Any associated endocrine anomaly should be managed primarily. These include hyperparathyroidism, hyperthyroidism, and Cushing’s disease.
There is no specific medical treatment for the bone disease. Some data suggest that administration of vitamin D plus bisphosphonates are at least somewhat effective in pain amelioration and reconstitution of lesions with normal bone (after physeal closure has occurred). The bony defect may be surgically treated by curettage and allograft or cortical autograft replacement of the lesion. Both allograft and cortical autograft are more resistant to resorption and substitution by dysplastic bone.
Bone deformities, especially of long bones and weight-bearing bones, generally require stabilization. Stabilization is optimally achieved using intramedullary nail fixation.
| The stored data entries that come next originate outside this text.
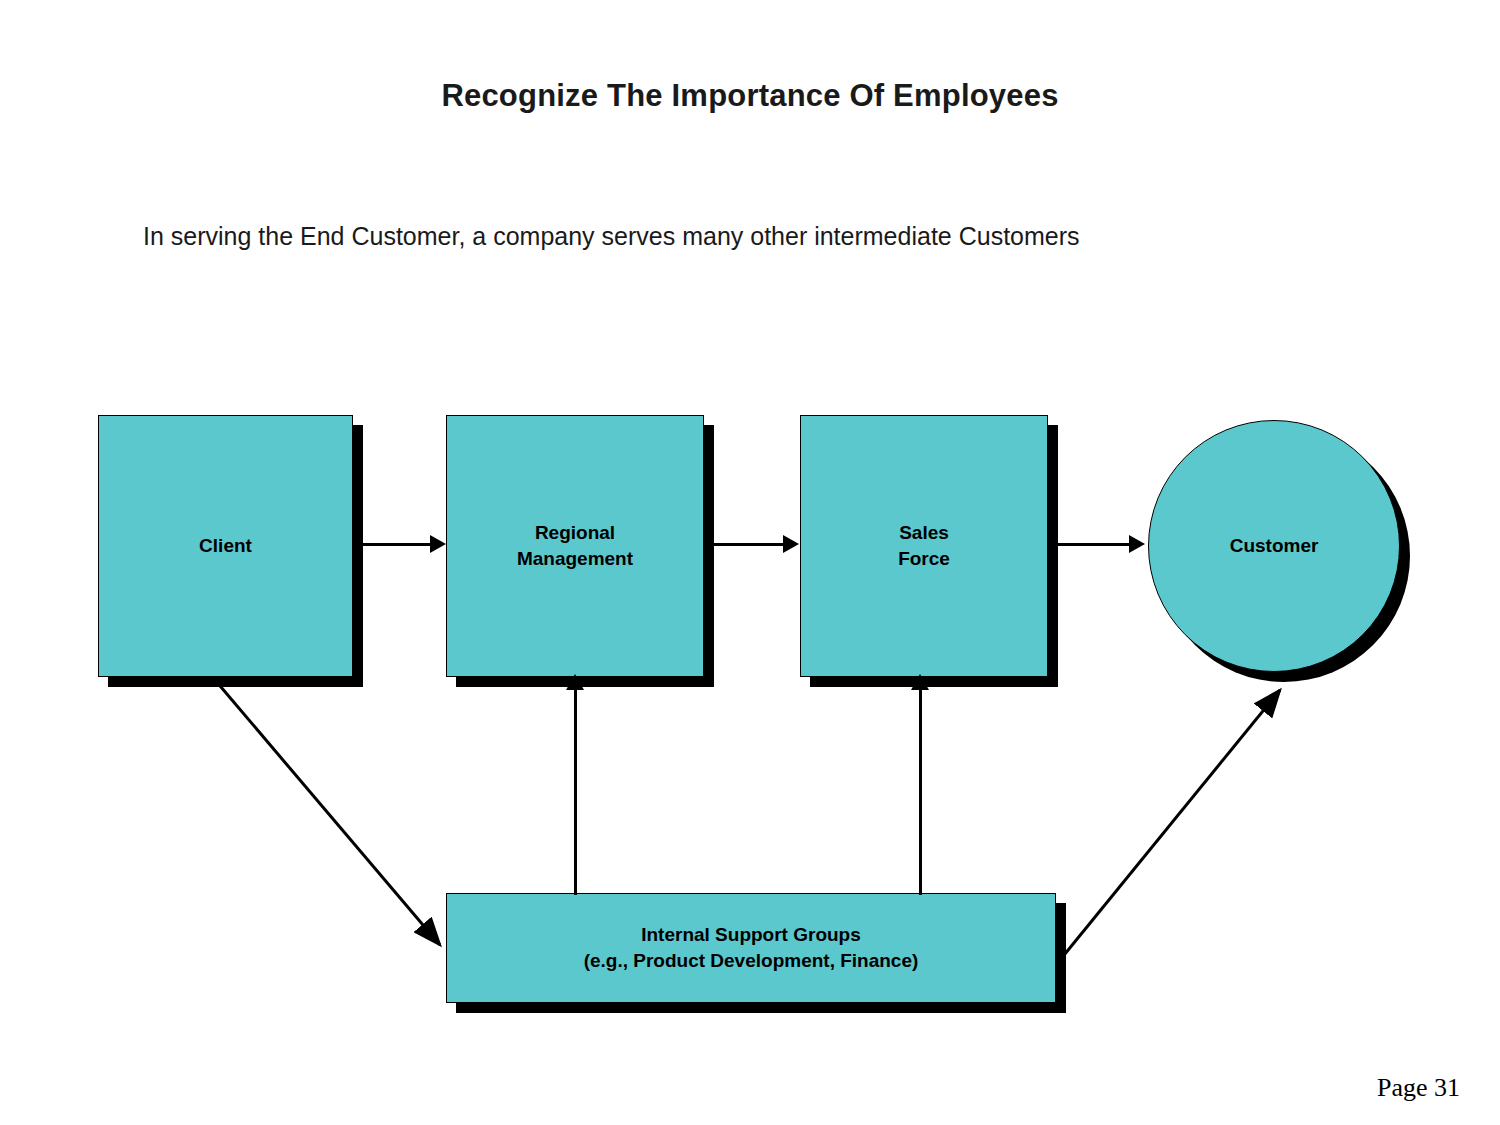Recognize The Importance Of Employees
In serving the End Customer, a company serves many other intermediate Customers
Client
Regional
Management
Sales
Force
Customer
Internal Support Groups
(e.g., Product Development, Finance)
Page 31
At times, expendable bones with lesions and/or deformities may be treated appropriately by excision.
Complications
• Autonomic hyperreflexia
• Deformity
• Fractures
• Malignant transformation
Anesthesia Implications
Underlying endocrine disorder/dysfunction should be ascertained preoperatively. Appropriate anesthesia concerns will be predicated on the underlying endocrine dysfunction.
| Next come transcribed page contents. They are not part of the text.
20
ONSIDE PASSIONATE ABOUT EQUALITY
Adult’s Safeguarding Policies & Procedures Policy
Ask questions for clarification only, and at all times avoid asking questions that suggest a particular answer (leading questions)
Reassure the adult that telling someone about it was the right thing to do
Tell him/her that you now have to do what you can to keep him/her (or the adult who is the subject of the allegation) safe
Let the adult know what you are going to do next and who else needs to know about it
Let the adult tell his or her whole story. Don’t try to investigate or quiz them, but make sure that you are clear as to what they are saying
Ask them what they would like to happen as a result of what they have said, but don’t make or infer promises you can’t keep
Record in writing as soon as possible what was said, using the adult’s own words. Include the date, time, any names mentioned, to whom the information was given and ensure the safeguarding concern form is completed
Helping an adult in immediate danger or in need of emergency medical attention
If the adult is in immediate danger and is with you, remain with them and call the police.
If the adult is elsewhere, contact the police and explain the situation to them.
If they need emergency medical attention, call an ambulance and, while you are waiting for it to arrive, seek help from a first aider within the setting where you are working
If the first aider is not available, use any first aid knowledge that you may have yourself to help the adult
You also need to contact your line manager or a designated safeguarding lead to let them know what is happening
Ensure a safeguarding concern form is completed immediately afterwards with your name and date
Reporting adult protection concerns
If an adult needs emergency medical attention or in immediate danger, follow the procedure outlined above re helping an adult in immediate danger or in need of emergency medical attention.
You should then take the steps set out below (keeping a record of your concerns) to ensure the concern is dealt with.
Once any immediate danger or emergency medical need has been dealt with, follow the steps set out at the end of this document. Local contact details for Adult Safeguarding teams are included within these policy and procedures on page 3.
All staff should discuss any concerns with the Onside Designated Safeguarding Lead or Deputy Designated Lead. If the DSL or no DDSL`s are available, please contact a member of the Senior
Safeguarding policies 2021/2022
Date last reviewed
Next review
Maxillary and/or mandibular involvement may be extensive. Craniofacial deformities may be grotesque. As a result, airway management may be precarious and difficult. Direct laryngoscopy may be difficult to impossible to perform, particularly in a patient with extensive dysplasia of the maxilla and/or mandible. Even fiberoptic laryngoscopy may prove difficult. It is prudent to have a surgeon standing by to surgically secure the airway if necessary.
The patient’s bones are extremely fragile—fractures may occur with even the slightest trauma. Correct positioning and adequate padding of the extremities are essential.
Regional anesthesia techniques may be used, but extreme caution must be taken with a patient who has spinal cord lesions.
Autonomic hyperreflexia is possible in a patient with spinal cord lesions, and can give rise to a host of potential anesthesia implications and concerns.